Content starts

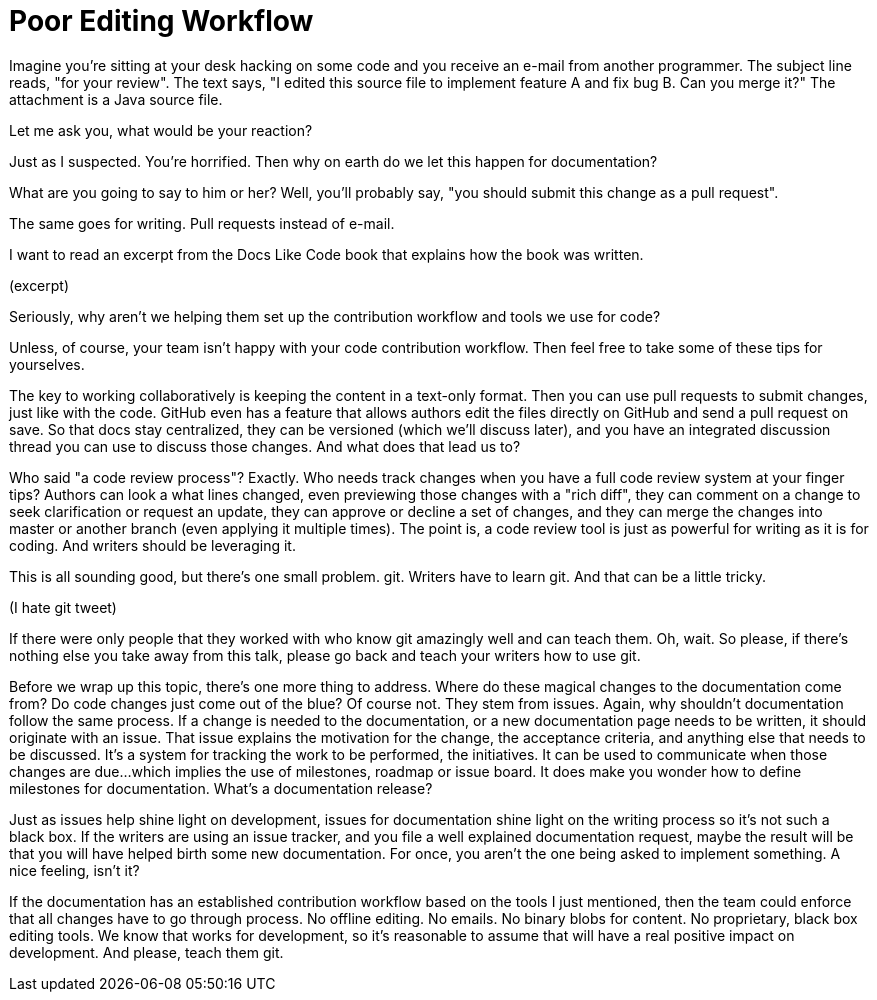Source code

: = Poor Editing Workflow

//I want you to think about a scenario for a moment.
Imagine you're sitting at your desk hacking on some code and you receive an e-mail from another programmer.
// SAW: slide with an email and the information in this story
The subject line reads, "for your review".
The text says, "I edited this source file to implement feature A and fix bug B. Can you merge it?"
//Curious about what you're being asked to look at, you open the message.
//It contains a bit of text and an attachment.
The attachment is a Java source file.

Let me ask you, what would be your reaction?

Just as I suspected.
You're horrified.
Then why on earth do we let this happen for documentation?

//So you're heading over to your colleague's desk.
What are you going to say to him or her?
Well, you'll probably say, "you should submit this change as a pull request".

The same goes for writing.
Pull requests instead of e-mail.

I want to read an excerpt from the Docs Like Code book that explains how the book was written.

// SAW: Time to enter the excerpt text here
(excerpt)

Seriously, why aren't we helping them set up the contribution workflow and tools we use for code?
// SAW: ;D I'm sensing _tone_ here
//Now, I don't want to be too hard on these authors, who have created an excellent book.
//They're evolving.
//But you should recognize that they, and many others not as tech savvy as them, could still use your help.

Unless, of course, your team isn't happy with your code contribution workflow.
Then feel free to take some of these tips for yourselves.

//Well, we might have a thing or two to say about that!
//The bump in their process came when the binary format was introduced. <- SAW: I really don't like this sentence. As a writer, it makes me all GRRRRR
The key to working collaboratively is keeping the content in a text-only format.
// SAW: The jump from the sentence above to the sentence below would win a gold medal. The jump is so long, I got lost in the clouds and can't connect the two dots.
Then you can use pull requests to submit changes, just like with the code.
// SAW: Where possible can we replace GitHub with Gitlab?
// SAW: edit right on git service or integrated discussion thread <- these next two sentences are probably redundant, should probably get to "code review process" as soon as possible
GitHub even has a feature that allows authors edit the files directly on GitHub and send a pull request on save.
So that docs stay centralized, they can be versioned (which we'll discuss later), and you have an integrated discussion thread you can use to discuss those changes.
And what does that lead us to?

Who said "a code review process"?
Exactly.
Who needs track changes when you have a full code review system at your finger tips?
Authors can look a what lines changed, even previewing those changes with a "rich diff", they can comment on a change to seek clarification or request an update, they can approve or decline a set of changes, and they can merge the changes into master or another branch (even applying it multiple times).
The point is, a code review tool is just as powerful for writing as it is for coding.
And writers should be leveraging it.

This is all sounding good, but there's one small problem.
git.
Writers have to learn git.
And that can be a little tricky.

(I hate git tweet)

If there were only people that they worked with who know git amazingly well and can teach them.
Oh, wait.
// SAW: I'm worried that this feels like a throw-away point. The cynic in me says who's going to take the time to teach anyone git if teaching git isn't their job. Followed by, oh please, god no, don't let developers teach writers all their terrible git habits
So please, if there's nothing else you take away from this talk, please go back and teach your writers how to use git.

Before we wrap up this topic, there's one more thing to address.
Where do these magical changes to the documentation come from?
Do code changes just come out of the blue?
Of course not.
They stem from issues.
Again, why shouldn't documentation follow the same process.
If a change is needed to the documentation, or a new documentation page needs to be written, it should originate with an issue.
That issue explains the motivation for the change, the acceptance criteria, and anything else that needs to be discussed.
It's a system for tracking the work to be performed, the initiatives.
It can be used to communicate when those changes are due...which implies the use of milestones, roadmap or issue board.
It does make you wonder how to define milestones for documentation.
What's a documentation release?

Just as issues help shine light on development, issues for documentation shine light on the writing process so it's not such a black box.
If the writers are using an issue tracker, and you file a well explained documentation request, maybe the result will be that you will have helped birth some new documentation.
For once, you aren't the one being asked to implement something.
A nice feeling, isn't it?

If the documentation has an established contribution workflow based on the tools I just mentioned, then the team could enforce that all changes have to go through process.
No offline editing.
No emails.
No binary blobs for content.
No proprietary, black box editing tools.
We know that works for development, so it's reasonable to assume that will have a real positive impact on development.
And please, teach them git.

Content ends

> **What is needed**: Wherever "team" occurs in the entries above, copy the line it sits on.

> **Worked solution**:
Unless, of course, your team isn't happy with your code contribution workflow.
If the documentation has an established contribution workflow based on the tools I just mentioned, then the team could enforce that all changes have to go through process.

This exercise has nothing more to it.